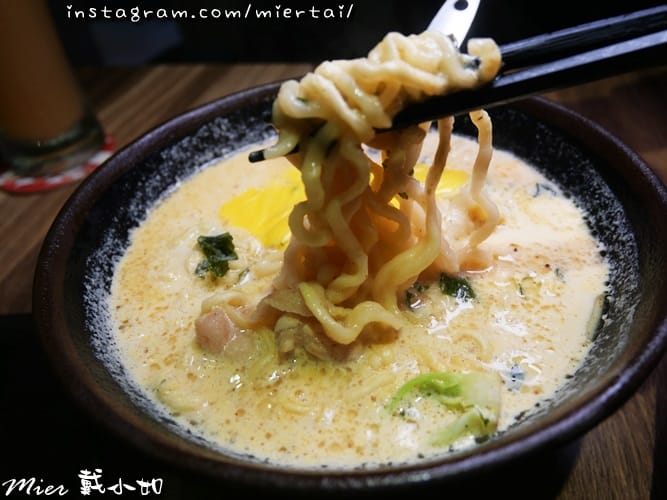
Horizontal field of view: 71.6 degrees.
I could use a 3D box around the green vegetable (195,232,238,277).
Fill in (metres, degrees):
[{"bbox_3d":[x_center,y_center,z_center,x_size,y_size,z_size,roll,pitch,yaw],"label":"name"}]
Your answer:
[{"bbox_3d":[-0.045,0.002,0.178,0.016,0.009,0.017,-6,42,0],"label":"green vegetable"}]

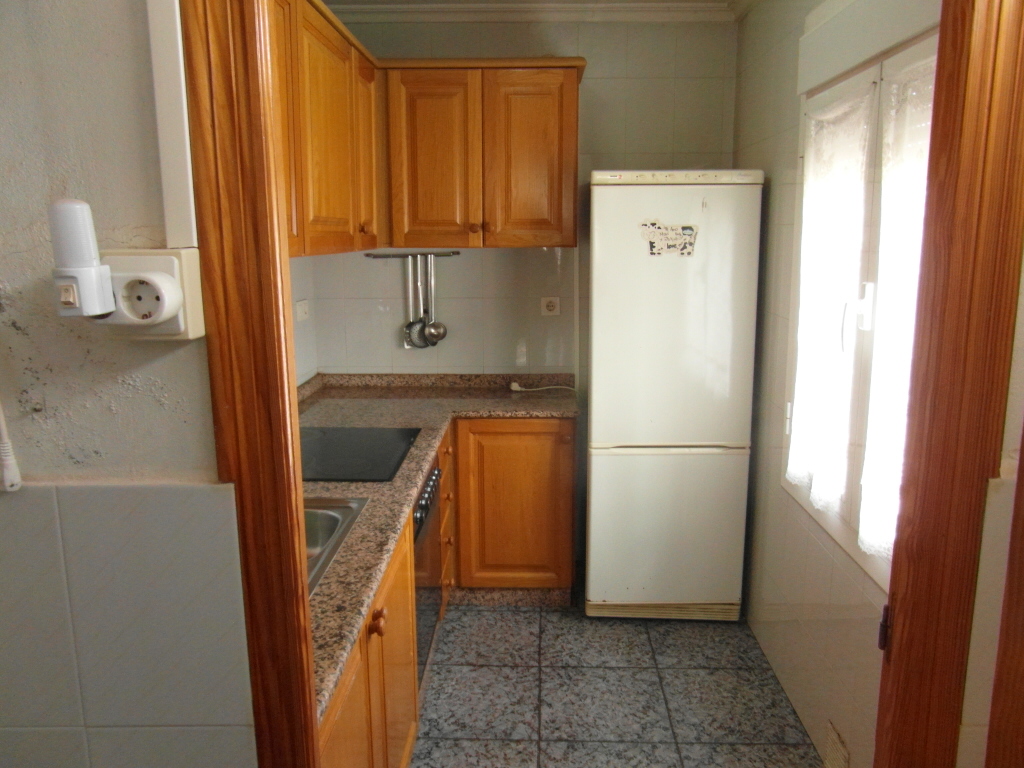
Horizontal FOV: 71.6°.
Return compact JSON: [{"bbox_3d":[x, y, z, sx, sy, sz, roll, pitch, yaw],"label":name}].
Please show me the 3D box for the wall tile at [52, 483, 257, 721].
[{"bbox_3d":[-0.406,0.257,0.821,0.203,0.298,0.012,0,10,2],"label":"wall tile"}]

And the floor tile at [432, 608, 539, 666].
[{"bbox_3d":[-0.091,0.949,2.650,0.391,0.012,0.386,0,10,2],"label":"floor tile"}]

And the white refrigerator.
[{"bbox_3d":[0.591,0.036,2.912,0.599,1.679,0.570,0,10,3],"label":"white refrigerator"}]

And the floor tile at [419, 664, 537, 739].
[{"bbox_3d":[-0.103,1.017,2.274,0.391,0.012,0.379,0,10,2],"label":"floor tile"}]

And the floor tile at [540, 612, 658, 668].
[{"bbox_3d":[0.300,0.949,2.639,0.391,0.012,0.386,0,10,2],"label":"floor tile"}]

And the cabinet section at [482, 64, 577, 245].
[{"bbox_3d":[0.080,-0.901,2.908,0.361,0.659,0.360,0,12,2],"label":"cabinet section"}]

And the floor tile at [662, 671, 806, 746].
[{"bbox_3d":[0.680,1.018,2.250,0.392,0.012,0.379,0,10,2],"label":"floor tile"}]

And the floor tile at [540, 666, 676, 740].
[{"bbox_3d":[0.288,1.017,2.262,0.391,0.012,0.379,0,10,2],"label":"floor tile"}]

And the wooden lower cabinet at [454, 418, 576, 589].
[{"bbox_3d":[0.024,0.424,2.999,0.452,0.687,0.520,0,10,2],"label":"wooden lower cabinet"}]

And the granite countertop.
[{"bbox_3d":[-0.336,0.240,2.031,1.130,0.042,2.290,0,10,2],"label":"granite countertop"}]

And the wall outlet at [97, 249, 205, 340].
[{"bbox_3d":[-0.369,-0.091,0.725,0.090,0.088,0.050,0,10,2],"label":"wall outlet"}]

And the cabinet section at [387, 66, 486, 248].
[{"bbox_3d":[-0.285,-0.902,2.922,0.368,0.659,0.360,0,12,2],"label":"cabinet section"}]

**********

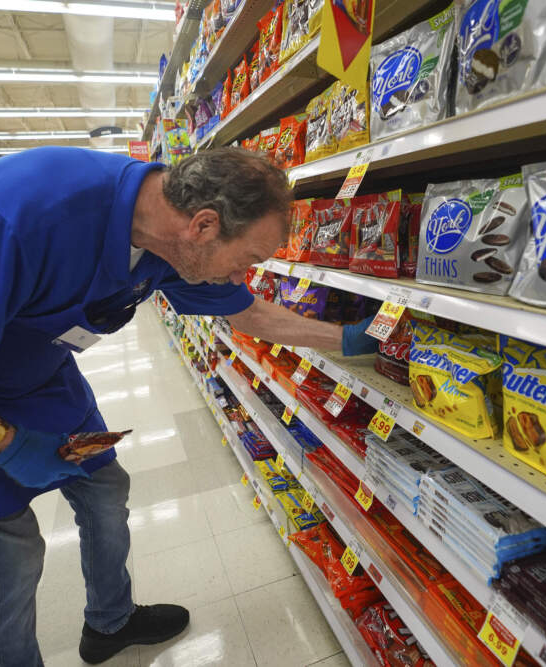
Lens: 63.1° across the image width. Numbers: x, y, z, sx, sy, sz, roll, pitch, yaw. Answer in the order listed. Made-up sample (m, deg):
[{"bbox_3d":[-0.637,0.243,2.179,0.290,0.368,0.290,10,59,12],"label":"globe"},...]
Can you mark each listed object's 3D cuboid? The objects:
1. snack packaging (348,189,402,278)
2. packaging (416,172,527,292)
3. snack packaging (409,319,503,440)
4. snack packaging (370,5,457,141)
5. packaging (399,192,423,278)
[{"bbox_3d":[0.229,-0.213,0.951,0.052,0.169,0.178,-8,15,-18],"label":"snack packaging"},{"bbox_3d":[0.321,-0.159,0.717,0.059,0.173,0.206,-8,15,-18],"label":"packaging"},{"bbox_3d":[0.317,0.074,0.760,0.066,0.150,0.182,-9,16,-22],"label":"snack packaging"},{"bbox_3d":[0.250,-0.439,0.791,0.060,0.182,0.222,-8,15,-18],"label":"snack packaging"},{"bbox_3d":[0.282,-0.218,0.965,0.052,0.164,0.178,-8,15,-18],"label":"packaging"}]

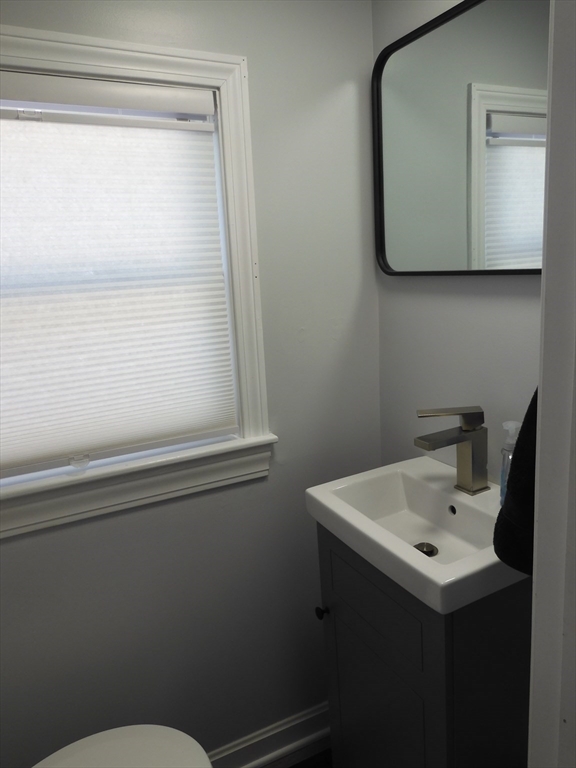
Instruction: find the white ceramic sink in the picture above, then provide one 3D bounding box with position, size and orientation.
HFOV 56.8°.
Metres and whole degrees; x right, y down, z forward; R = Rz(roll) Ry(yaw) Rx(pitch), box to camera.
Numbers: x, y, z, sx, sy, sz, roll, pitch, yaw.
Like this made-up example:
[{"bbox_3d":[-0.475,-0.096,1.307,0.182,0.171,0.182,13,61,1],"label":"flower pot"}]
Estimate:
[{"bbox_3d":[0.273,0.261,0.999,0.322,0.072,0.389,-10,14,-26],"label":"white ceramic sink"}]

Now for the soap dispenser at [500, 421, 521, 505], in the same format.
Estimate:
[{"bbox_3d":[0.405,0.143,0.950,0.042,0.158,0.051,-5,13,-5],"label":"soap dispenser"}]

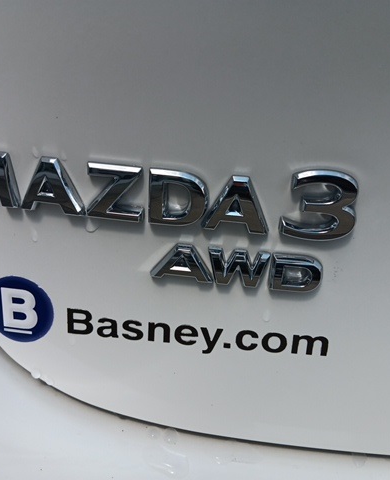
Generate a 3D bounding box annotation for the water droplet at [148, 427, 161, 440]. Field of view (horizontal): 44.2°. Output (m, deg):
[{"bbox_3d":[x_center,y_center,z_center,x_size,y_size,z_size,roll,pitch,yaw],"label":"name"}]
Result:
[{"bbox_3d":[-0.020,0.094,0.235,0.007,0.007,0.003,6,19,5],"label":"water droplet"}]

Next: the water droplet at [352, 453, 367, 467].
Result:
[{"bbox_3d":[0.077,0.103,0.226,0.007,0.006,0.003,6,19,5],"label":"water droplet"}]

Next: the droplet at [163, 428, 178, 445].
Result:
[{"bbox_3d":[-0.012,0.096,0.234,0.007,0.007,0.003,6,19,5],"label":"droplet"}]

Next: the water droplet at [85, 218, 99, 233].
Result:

**********

Extraia das linhas acima todas as que contêm a palavra "roll". Diferencie maiúsculas de minúsculas.

[{"bbox_3d":[x_center,y_center,z_center,x_size,y_size,z_size,roll,pitch,yaw],"label":"name"}]
Return compact JSON: [{"bbox_3d":[x, y, z, sx, sy, sz, roll, pitch, yaw],"label":name}].
Lens: 63.1° across the image width. Numbers: x, y, z, sx, sy, sz, roll, pitch, yaw. Answer in the order listed. Made-up sample (m, deg):
Metres and whole degrees; x right, y down, z forward; R = Rz(roll) Ry(yaw) Rx(pitch), box to camera.
Numbers: x, y, z, sx, sy, sz, roll, pitch, yaw.
[{"bbox_3d":[x_center,y_center,z_center,x_size,y_size,z_size,roll,pitch,yaw],"label":"name"}]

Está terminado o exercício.